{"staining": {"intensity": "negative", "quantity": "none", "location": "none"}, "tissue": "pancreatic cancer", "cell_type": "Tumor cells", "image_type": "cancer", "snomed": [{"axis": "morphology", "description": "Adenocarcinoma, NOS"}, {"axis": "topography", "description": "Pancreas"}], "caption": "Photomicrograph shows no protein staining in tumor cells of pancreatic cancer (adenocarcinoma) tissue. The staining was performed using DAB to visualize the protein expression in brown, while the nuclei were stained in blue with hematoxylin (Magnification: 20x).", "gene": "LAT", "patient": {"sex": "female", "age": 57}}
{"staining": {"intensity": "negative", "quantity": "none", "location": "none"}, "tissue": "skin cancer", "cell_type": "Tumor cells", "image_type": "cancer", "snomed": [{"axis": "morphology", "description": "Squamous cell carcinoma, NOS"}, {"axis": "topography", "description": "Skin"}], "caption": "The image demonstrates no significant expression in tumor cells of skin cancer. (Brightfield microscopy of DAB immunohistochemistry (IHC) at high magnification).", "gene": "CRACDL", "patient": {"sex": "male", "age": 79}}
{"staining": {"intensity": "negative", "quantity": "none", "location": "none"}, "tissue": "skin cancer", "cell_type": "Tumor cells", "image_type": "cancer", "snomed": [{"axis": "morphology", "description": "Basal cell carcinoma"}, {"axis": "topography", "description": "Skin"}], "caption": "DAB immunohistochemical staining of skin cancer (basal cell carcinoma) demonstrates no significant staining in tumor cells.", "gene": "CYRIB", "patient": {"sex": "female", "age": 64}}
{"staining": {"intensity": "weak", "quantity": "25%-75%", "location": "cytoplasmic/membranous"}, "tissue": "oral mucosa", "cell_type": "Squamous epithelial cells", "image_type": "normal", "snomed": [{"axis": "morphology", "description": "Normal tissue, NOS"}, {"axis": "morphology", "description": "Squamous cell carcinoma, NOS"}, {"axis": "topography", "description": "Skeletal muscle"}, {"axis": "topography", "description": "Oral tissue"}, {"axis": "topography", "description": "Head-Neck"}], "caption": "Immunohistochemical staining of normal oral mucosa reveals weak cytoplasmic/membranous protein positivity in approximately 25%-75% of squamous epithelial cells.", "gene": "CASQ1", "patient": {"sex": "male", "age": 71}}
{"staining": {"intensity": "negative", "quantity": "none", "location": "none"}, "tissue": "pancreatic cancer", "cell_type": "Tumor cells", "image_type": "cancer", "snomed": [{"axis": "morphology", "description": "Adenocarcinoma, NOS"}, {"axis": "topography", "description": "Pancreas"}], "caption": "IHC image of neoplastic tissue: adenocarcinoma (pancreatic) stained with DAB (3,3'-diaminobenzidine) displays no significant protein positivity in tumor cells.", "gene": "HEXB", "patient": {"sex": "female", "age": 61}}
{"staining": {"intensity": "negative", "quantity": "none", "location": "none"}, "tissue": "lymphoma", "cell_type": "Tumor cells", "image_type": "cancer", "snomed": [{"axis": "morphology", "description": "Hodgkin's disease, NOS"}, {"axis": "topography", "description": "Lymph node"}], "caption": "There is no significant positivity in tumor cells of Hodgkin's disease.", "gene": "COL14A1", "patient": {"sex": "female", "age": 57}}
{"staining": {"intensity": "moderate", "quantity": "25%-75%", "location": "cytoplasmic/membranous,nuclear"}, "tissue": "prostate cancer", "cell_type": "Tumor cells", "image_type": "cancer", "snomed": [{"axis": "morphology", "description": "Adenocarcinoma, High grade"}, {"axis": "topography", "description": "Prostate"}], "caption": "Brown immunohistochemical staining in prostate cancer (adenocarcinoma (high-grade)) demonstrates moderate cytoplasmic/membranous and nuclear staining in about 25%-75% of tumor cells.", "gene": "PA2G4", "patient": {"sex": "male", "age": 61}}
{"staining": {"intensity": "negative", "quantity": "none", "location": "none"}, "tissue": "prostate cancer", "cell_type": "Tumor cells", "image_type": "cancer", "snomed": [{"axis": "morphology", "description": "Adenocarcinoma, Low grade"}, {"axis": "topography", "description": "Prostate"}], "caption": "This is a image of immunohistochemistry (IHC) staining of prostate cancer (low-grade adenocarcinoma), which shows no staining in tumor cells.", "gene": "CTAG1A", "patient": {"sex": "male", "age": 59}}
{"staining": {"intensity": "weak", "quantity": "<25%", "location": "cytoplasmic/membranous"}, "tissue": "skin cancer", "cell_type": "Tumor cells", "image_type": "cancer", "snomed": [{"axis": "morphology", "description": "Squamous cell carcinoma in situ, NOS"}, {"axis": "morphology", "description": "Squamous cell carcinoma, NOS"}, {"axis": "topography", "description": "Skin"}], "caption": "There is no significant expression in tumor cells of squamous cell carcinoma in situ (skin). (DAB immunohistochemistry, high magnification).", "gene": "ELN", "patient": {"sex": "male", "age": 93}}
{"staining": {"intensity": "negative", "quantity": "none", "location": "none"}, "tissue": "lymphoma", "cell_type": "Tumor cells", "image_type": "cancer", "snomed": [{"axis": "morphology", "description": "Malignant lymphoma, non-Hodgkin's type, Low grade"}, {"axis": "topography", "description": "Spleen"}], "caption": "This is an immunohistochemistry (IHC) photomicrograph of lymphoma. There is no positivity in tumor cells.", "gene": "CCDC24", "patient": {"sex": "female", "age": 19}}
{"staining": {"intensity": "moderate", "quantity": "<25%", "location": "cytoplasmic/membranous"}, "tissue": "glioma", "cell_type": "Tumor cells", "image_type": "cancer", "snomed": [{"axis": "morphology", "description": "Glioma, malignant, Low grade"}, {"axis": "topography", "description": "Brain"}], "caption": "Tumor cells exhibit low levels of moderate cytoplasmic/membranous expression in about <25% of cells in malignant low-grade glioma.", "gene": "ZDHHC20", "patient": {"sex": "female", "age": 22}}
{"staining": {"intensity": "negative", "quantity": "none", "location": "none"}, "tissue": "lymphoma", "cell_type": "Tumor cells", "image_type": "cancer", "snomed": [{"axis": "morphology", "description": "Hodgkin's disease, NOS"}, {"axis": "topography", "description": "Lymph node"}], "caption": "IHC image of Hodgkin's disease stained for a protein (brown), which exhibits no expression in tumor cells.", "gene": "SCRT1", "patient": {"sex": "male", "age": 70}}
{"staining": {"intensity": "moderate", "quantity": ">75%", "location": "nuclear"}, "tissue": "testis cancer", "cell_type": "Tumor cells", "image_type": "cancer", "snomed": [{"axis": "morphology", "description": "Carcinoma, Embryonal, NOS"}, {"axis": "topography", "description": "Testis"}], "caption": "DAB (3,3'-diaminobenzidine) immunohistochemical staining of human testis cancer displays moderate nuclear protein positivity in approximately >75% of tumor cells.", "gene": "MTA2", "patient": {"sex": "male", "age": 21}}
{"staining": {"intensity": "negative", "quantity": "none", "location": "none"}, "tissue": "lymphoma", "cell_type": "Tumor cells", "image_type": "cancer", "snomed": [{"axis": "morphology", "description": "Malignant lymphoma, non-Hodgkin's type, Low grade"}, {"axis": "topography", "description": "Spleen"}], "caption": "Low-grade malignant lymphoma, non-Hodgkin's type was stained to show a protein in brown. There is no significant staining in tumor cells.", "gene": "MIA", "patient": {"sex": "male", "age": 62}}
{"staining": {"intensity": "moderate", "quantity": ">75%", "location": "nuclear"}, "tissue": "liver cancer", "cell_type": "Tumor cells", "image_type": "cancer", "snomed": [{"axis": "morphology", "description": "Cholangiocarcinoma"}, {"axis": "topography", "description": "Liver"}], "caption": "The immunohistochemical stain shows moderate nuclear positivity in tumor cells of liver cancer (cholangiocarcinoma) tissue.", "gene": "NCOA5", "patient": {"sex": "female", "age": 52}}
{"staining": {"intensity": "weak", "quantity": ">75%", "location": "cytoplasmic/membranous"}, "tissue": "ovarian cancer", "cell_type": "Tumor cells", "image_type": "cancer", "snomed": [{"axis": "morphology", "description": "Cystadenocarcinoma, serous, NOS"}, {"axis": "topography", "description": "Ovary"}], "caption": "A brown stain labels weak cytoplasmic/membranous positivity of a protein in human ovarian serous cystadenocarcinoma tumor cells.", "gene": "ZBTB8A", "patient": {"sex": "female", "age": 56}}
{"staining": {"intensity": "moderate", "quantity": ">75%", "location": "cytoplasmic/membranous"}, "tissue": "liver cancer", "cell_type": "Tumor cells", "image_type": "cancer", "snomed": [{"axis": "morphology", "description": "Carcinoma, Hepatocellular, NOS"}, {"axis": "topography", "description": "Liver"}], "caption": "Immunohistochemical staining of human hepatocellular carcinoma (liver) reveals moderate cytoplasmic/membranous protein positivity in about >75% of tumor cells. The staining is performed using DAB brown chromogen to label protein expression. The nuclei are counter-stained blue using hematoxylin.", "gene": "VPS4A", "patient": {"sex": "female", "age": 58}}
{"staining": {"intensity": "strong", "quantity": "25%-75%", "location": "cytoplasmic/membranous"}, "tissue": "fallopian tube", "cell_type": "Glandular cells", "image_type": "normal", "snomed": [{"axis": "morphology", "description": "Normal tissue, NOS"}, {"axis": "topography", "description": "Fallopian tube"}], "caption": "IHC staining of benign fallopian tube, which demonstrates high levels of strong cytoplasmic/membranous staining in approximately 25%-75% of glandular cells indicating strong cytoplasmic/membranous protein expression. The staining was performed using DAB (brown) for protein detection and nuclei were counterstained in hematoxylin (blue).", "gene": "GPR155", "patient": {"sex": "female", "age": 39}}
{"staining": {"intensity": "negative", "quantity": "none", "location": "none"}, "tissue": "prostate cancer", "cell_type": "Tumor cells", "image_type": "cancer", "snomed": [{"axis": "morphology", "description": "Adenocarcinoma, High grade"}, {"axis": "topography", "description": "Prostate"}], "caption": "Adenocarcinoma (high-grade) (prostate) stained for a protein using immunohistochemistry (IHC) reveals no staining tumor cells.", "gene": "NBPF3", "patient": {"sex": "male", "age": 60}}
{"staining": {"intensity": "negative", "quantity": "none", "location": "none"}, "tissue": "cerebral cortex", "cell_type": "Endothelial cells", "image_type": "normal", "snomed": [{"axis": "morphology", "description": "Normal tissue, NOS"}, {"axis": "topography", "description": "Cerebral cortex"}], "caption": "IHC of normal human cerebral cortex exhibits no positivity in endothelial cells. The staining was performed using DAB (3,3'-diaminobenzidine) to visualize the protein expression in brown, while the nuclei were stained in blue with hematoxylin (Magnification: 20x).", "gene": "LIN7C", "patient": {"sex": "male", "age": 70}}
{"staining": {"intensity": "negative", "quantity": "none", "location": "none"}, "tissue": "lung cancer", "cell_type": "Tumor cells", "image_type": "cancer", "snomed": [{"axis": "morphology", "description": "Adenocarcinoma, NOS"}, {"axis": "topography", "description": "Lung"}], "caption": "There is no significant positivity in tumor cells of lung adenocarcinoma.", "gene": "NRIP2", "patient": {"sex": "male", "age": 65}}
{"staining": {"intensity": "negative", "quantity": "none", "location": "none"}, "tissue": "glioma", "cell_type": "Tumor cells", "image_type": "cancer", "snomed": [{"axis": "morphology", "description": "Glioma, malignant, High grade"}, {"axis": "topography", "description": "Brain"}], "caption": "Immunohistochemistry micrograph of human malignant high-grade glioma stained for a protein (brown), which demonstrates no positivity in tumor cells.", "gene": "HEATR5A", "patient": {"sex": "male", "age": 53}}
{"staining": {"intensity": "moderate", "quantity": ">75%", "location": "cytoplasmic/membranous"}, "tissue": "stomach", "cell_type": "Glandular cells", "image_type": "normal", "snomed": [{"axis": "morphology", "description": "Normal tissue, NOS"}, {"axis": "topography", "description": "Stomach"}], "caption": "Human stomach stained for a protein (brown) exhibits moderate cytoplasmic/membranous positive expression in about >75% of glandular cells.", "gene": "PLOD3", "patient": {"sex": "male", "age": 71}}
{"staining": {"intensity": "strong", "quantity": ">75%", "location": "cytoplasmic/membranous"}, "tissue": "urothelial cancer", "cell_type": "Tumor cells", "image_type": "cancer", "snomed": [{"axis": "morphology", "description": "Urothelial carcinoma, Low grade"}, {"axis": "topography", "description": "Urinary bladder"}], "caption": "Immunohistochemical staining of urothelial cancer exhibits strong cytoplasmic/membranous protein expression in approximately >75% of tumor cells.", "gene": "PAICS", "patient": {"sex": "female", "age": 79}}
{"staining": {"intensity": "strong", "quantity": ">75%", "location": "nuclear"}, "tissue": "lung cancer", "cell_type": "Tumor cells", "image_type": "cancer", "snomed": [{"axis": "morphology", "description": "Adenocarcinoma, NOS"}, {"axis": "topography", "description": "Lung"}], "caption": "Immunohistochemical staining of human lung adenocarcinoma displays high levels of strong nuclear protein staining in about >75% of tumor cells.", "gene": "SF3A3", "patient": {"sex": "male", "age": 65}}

# [PROBLEM DESCRIPTION]
Starting with the first line of the listing above and ending with the line that holds "image demonstrates no", return those lines exactly as written, both included.

# [ANSWER TO THE PROBLEM]
{"staining": {"intensity": "negative", "quantity": "none", "location": "none"}, "tissue": "pancreatic cancer", "cell_type": "Tumor cells", "image_type": "cancer", "snomed": [{"axis": "morphology", "description": "Adenocarcinoma, NOS"}, {"axis": "topography", "description": "Pancreas"}], "caption": "Photomicrograph shows no protein staining in tumor cells of pancreatic cancer (adenocarcinoma) tissue. The staining was performed using DAB to visualize the protein expression in brown, while the nuclei were stained in blue with hematoxylin (Magnification: 20x).", "gene": "LAT", "patient": {"sex": "female", "age": 57}}
{"staining": {"intensity": "negative", "quantity": "none", "location": "none"}, "tissue": "skin cancer", "cell_type": "Tumor cells", "image_type": "cancer", "snomed": [{"axis": "morphology", "description": "Squamous cell carcinoma, NOS"}, {"axis": "topography", "description": "Skin"}], "caption": "The image demonstrates no significant expression in tumor cells of skin cancer. (Brightfield microscopy of DAB immunohistochemistry (IHC) at high magnification).", "gene": "CRACDL", "patient": {"sex": "male", "age": 79}}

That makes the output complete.